Siegfried in Brabant
Einen Thread zur Inszenierung von Calixto Bieito hatten wir im Tamino-Forum vor dreieinhalb Jahren. In diesem Beitrag beschränke ich mich auf ein paar Eindrücke vom gestrigen Abend.
Gekommen war ich, um Andreas Schager in der Titelpartie zu hören, nachdem mich sein Siegfried zu Ostern am Haus begeistert hatte. Um es kurz zu machen: Wo er laut singen kann, ist er mitreißend. Aber im Lohengrin ist nicht alles Attacke, und die lyrischen Passagen sind Schagers Sache nicht. Siegfried hat sich nach Brabant verirrt, und er fühlt sich sichtlich unwohl. Fatalerweise hat er den halben Text der Partie vergessen und improvisiert teilweise sinnentstellend: "Euch Helden soll der Zweifel nicht gereuen,..." Ich bin ein großer Anhänger seiner Kunst, aber das war weder seine Rolle, noch sein Abend. Er kassierte auch ein paar Buhs beim Schlußapplaus.

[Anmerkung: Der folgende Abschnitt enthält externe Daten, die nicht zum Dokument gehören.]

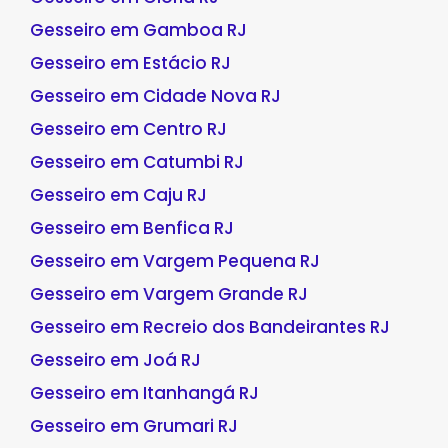
Gesseiro em Gamboa RJ
Gesseiro em Estácio RJ
Gesseiro em Cidade Nova RJ
Gesseiro em Centro RJ
Gesseiro em Catumbi RJ
Gesseiro em Caju RJ
Gesseiro em Benfica RJ
Gesseiro em Vargem Pequena RJ
Gesseiro em Vargem Grande RJ
Gesseiro em Recreio dos Bandeirantes RJ
Gesseiro em Joá RJ
Gesseiro em Itanhangá RJ
Gesseiro em Grumari RJ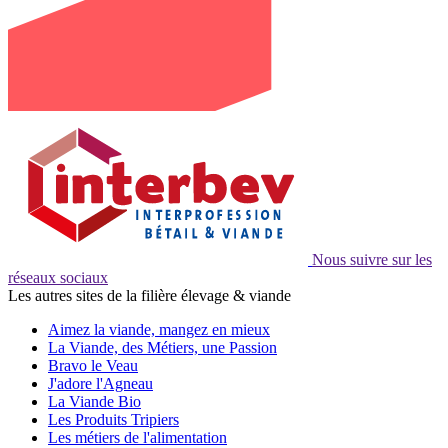
Nous suivre sur les
réseaux sociaux
Les autres sites de la filière élevage & viande
Aimez la viande, mangez en mieux
La Viande, des Métiers, une Passion
Bravo le Veau
J'adore l'Agneau
La Viande Bio
Les Produits Tripiers
Les métiers de l'alimentation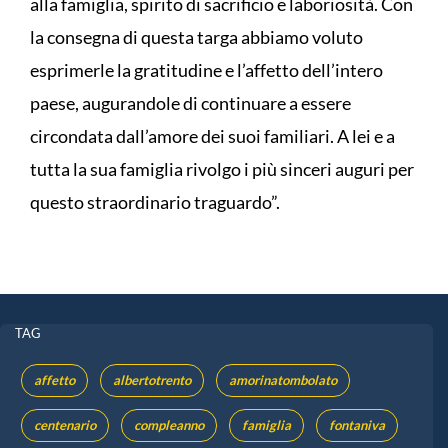
alla famiglia, spirito di sacrificio e laboriosità. Con
la consegna di questa targa abbiamo voluto
esprimerle la gratitudine e l’affetto dell’intero
paese, augurandole di continuare a essere
circondata dall’amore dei suoi familiari. A lei e a
tutta la sua famiglia rivolgo i più sinceri auguri per
questo straordinario traguardo”.
TAG
affetto
albertotrento
amorinatombolato
centenario
compleanno
famiglia
fontaniva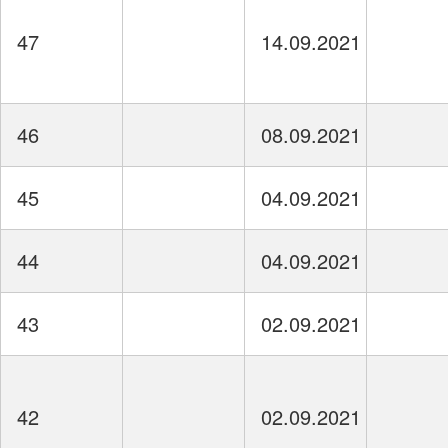
47
14.09.2021
46
08.09.2021
45
04.09.2021
44
04.09.2021
43
02.09.2021
42
02.09.2021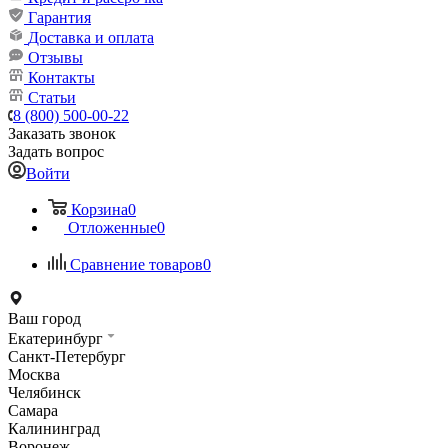
Гарантия
Доставка и оплата
Отзывы
Контакты
Статьи
8 (800) 500-00-22
Заказать звонок
Задать вопрос
Войти
Корзина
0
Отложенные
0
Сравнение товаров
0
Ваш город
Екатеринбург
Санкт-Петербург
Москва
Челябинск
Самара
Калининград
Воронеж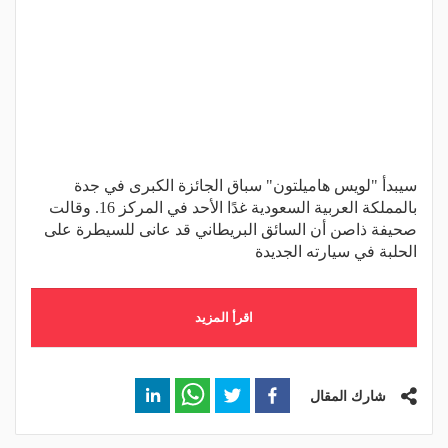
سيبدأ "لويس هاميلتون" سباق الجائزة الكبرى في جدة
بالمملكة العربية السعودية غدًا الأحد في المركز 16. وقالت
صحيفة ذاصن أن السائق البريطاني قد عانى للسيطرة على
الحلبة في سيارته الجديدة
اقرأ المزيد
شارك المقال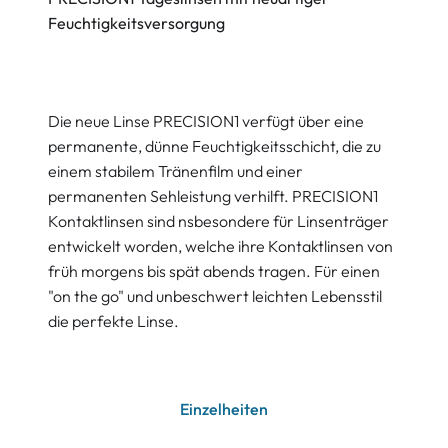
Feuchtigkeitsversorgung
Die neue Linse PRECISION1 verfügt über eine
permanente, dünne Feuchtigkeitsschicht, die zu
einem stabilem Tränenfilm und einer
permanenten Sehleistung verhilft. PRECISION1
Kontaktlinsen sind nsbesondere für Linsenträger
entwickelt worden, welche ihre Kontaktlinsen von
früh morgens bis spät abends tragen. Für einen
"on the go" und unbeschwert leichten Lebensstil
die perfekte Linse.
Einzelheiten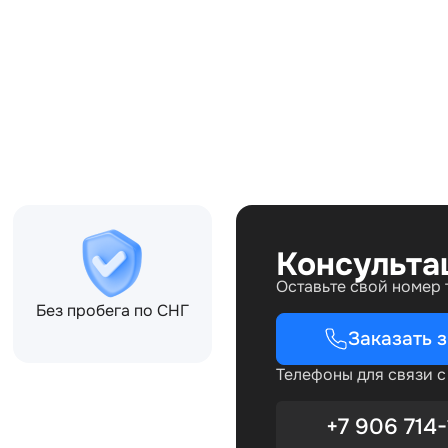
Совместимости:
Консульта
Оставьте свой номер
Без пробега по СНГ
Заказать 
Телефоны для связи 
+7 906 714-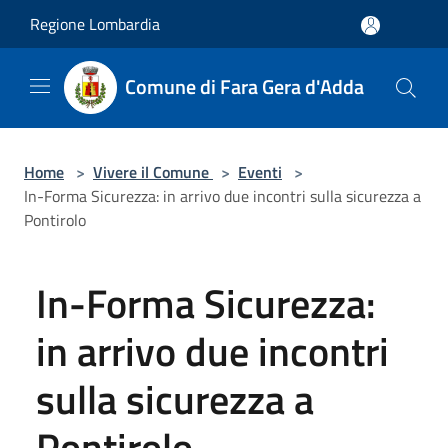
Salta al contenuto principale
Regione Lombardia
Comune di Fara Gera d'Adda
Home
>
Vivere il Comune
>
Eventi
>
In-Forma Sicurezza: in arrivo due incontri sulla sicurezza a
Pontirolo
In-Forma Sicurezza:
in arrivo due incontri
sulla sicurezza a
Pontirolo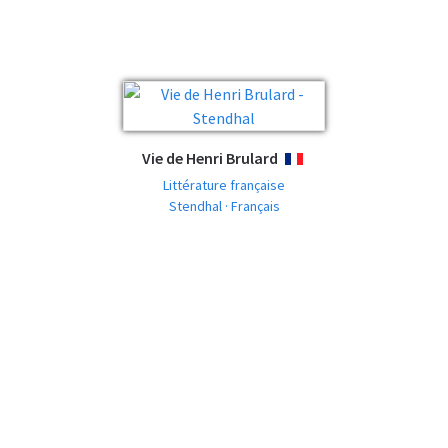
Vie de Henri Brulard
FRANÇAIS
Littérature française
Stendhal · Français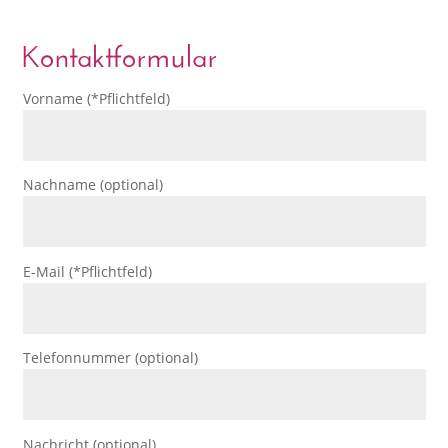
Kontaktformular
Vorname (*Pflichtfeld)
Nachname (optional)
E-Mail (*Pflichtfeld)
Telefonnummer (optional)
Nachricht (optional)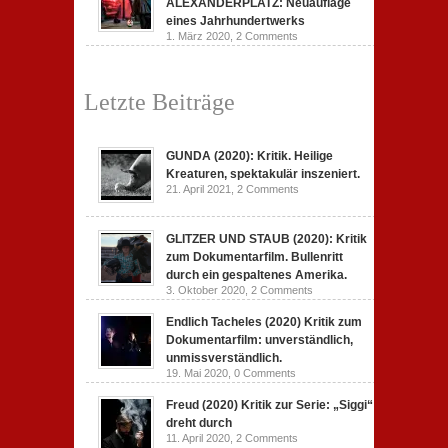
ALEXANDERPLATZ: Neuauflage
eines Jahrhundertwerks
1. März 2020,
2 Comments
Letzte Beiträge
GUNDA (2020): Kritik. Heilige
Kreaturen, spektakulär inszeniert.
21. April 2021,
2 Comments
GLITZER UND STAUB (2020): Kritik
zum Dokumentarfilm. Bullenritt
durch ein gespaltenes Amerika.
3. Oktober 2020,
2 Comments
Endlich Tacheles (2020) Kritik zum
Dokumentarfilm: unverständlich,
unmissverständlich.
19. Mai 2020,
0 Comments
Freud (2020) Kritik zur Serie: „Siggi“
dreht durch
11. April 2020,
2 Comments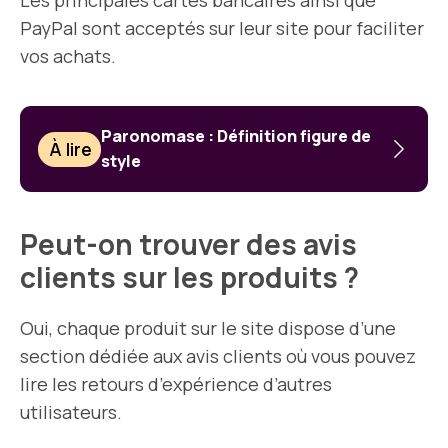
Les principales cartes bancaires ainsi que
PayPal sont acceptés sur leur site pour faciliter
vos achats.
Paronomase : Définition figure de
À lire
style
Peut-on trouver des avis
clients sur les produits ?
Oui, chaque produit sur le site dispose d’une
section dédiée aux avis clients où vous pouvez
lire les retours d’expérience d’autres
utilisateurs.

Vida Miknevičiūtė, Elsa, ist, gemeinsam mit Adam Kutny, Heerrufer, die letzte Verbliebene der Premierenbesetzung. Wann immer ich sie in den letzten zwei Jahren gesehen habe (Elsa, Chrysothemis, Jenufa, Sieglinde, Salome, Marietta), war sie großartig! So auch gestern - packend dramatisch gibt sie die Elsa, sicher in der Wahl ihrer künstlerischen Mittel. Und auch die Innigkeit und Verletzlichkeit des Mädchens macht sie glaubwürdig. Daß sie zum Schluß aller Widersacher triumphiert, Horn und Schwert in die Höhe reckend an der Rampe steht, ist ein passendes Bild!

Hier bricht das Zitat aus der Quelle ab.